Faith Thomas AM

Personal information
- Born: Tinnipha 22 February 1933 Nepabunna, South Australia
- Died: 15 April 2023 (aged 90) Port Augusta, South Australia
- Batting: Right-handed
- Bowling: Right-arm fast
- Role: Bowler

International information
- National side: Australia;
- Only Test (cap 48): 21 February 1958 v England

Domestic team information
- 1956–1958: South Australia

Career statistics
| Competition | WTest | WFC |
| Matches | 1 | 7 |
| Runs scored | 3 | 106 |
| Batting average | 3.00 | 13.25 |
| 100s/50s | 0/0 | 0/0 |
| Top score | 3 | 38 |
| Balls bowled | 36 | 148 |
| Wickets | 0 | 9 |
| Bowling average | – | 23.11 |
| 5 wickets in innings | – | 0 |
| 10 wickets in match | – | 0 |
| Best bowling | – | 4/79 |
| Catches/stumpings | 1/– | 1/0 |
- Source: ESPNcricinfo, 17 April 2023

= Faith Thomas =

Australian cricketer and nurse (1933–2023)

Faith Thomas (22 February 1933 – 15 April 2023), born Tinnipha, was an Australian cricketer. She was also a nurse in regional South Australia and a hockey player. Thomas is known for being the first Indigenous woman to represent Australia in any sport as well as for her distinguished service to the Australian Indigenous community.

==Early life==
Thomas was born as Tinnipha at the Nepabunna Aboriginal Mission in South Australia.

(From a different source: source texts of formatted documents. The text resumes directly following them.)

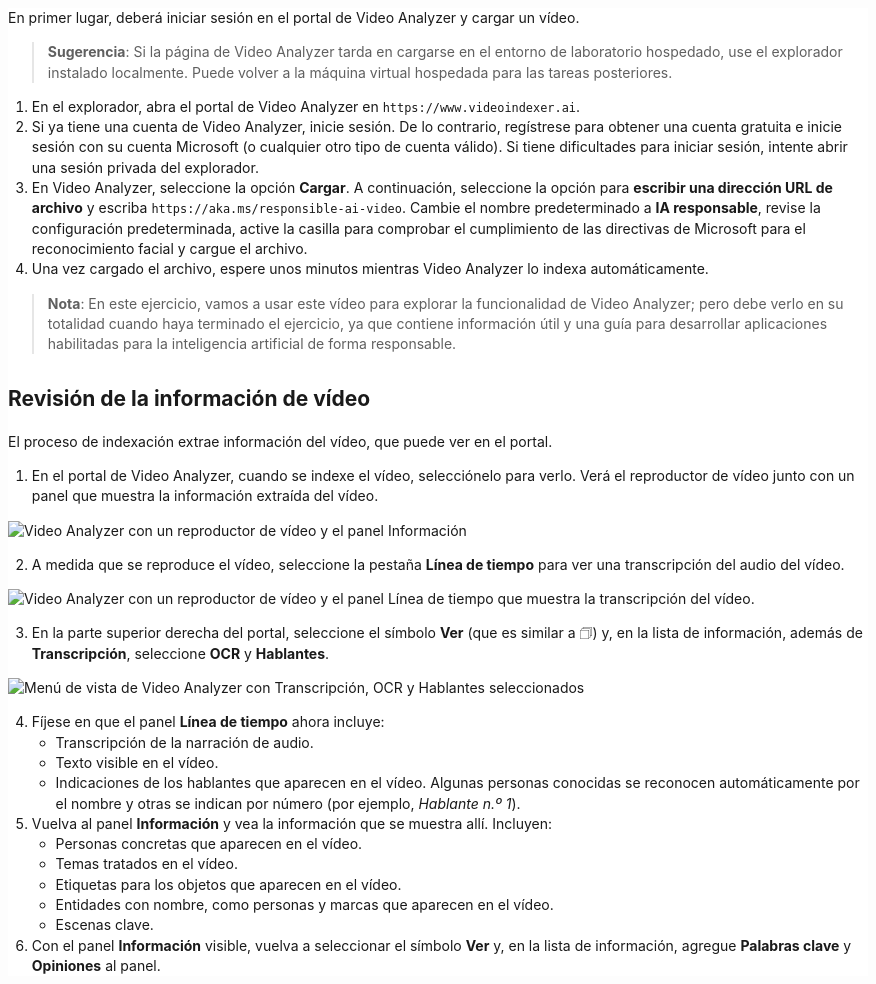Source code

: En primer lugar, deberá iniciar sesión en el portal de Video Analyzer y cargar un vídeo.

> **Sugerencia**: Si la página de Video Analyzer tarda en cargarse en el entorno de laboratorio hospedado, use el explorador instalado localmente. Puede volver a la máquina virtual hospedada para las tareas posteriores.

1. En el explorador, abra el portal de Video Analyzer en `https://www.videoindexer.ai`.
2. Si ya tiene una cuenta de Video Analyzer, inicie sesión. De lo contrario, regístrese para obtener una cuenta gratuita e inicie sesión con su cuenta Microsoft (o cualquier otro tipo de cuenta válido). Si tiene dificultades para iniciar sesión, intente abrir una sesión privada del explorador.
3. En Video Analyzer, seleccione la opción **Cargar**. A continuación, seleccione la opción para **escribir una dirección URL de archivo** y escriba `https://aka.ms/responsible-ai-video`. Cambie el nombre predeterminado a **IA responsable**, revise la configuración predeterminada, active la casilla para comprobar el cumplimiento de las directivas de Microsoft para el reconocimiento facial y cargue el archivo.
4. Una vez cargado el archivo, espere unos minutos mientras Video Analyzer lo indexa automáticamente.

> **Nota**: En este ejercicio, vamos a usar este vídeo para explorar la funcionalidad de Video Analyzer; pero debe verlo en su totalidad cuando haya terminado el ejercicio, ya que contiene información útil y una guía para desarrollar aplicaciones habilitadas para la inteligencia artificial de forma responsable. 

## <a name="review-video-insights"></a>Revisión de la información de vídeo

El proceso de indexación extrae información del vídeo, que puede ver en el portal.

1. En el portal de Video Analyzer, cuando se indexe el vídeo, selecciónelo para verlo. Verá el reproductor de vídeo junto con un panel que muestra la información extraída del vídeo.

![Video Analyzer con un reproductor de vídeo y el panel Información](./images/video-indexer-insights.png)

2. A medida que se reproduce el vídeo, seleccione la pestaña **Línea de tiempo** para ver una transcripción del audio del vídeo.

![Video Analyzer con un reproductor de vídeo y el panel Línea de tiempo que muestra la transcripción del vídeo.](./images/video-indexer-transcript.png)

3. En la parte superior derecha del portal, seleccione el símbolo **Ver** (que es similar a 🗇) y, en la lista de información, además de **Transcripción**, seleccione **OCR** y **Hablantes**.

![Menú de vista de Video Analyzer con Transcripción, OCR y Hablantes seleccionados](./images/video-indexer-view-menu.png)

4. Fíjese en que el panel **Línea de tiempo** ahora incluye:
    - Transcripción de la narración de audio.
    - Texto visible en el vídeo.
    - Indicaciones de los hablantes que aparecen en el vídeo. Algunas personas conocidas se reconocen automáticamente por el nombre y otras se indican por número (por ejemplo, *Hablante n.º 1*).
5. Vuelva al panel **Información** y vea la información que se muestra allí. Incluyen:
    - Personas concretas que aparecen en el vídeo.
    - Temas tratados en el vídeo.
    - Etiquetas para los objetos que aparecen en el vídeo.
    - Entidades con nombre, como personas y marcas que aparecen en el vídeo.
    - Escenas clave.
6. Con el panel **Información** visible, vuelva a seleccionar el símbolo **Ver** y, en la lista de información, agregue **Palabras clave** y **Opiniones** al panel.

Her mother, Ivy, was an Adnyamathanha woman and her father was German. Her mother would take her to the Colebrook Home for Aboriginal Children in Quorn when she was a baby. She would play cricket with other children at Colebrook, using stones as balls, and making bats from wood they found.

== Nursing career ==
Thomas completed her nursing training at the Royal Adelaide Hospital, graduating in 1954. She was South Australia's first Indigenous nurse to be employed as a public servant. Thomas undertook midwifery training in Adelaide at Queen Victoria Hospital in Adelaide and in 1958 was employed to work at Raukkan (known then as Point McLeay Aboriginal Reserve). Thomas later went on to become a patrol nurse, spending much time living out of her car while on call.

==Cricket career==
After being introduced to cricket by a colleague at Royal Adelaide Hospital, Thomas made an immediate impact for her club side, taking a hat-trick in her second game. She was selected to play for the South Australia Women's cricket team after only three club games. She played for her state side between 1956 and 1958.

In 1958, she was selected for the Australian national team. She played her only international match against England, at Melbourne in February 1958. She was the first Aboriginal woman to be selected to represent Australia in sport, and until 2019 (following the selection of Ashleigh Gardner) was the only Indigenous woman to play test cricket for Australia. Thomas was selected in the squad to tour England and New Zealand after her test debut, but turned down the opportunity to focus on her nursing career.

Thomas was known for her fast bowling off a run-up of just a few steps. She was renowned for her pace and skill of bowling the yorker. Thomas's skill as a fast bowler came from her time in Colebrook where she would throw rocks at galahs. Thomas played her final club cricket game in the early 1960s. She was eight months pregnant at the time.

The WBBL plays an annual Faith Thomas match between the Adelaide Strikers and the Perth Scorchers to honour her achievements in both cricket and nursing. The winner of the match is presented with the Faith Thomas Trophy.

==Death==
Thomas died on 15 April 2023 in Port Augusta, South Australia, at the age of 90.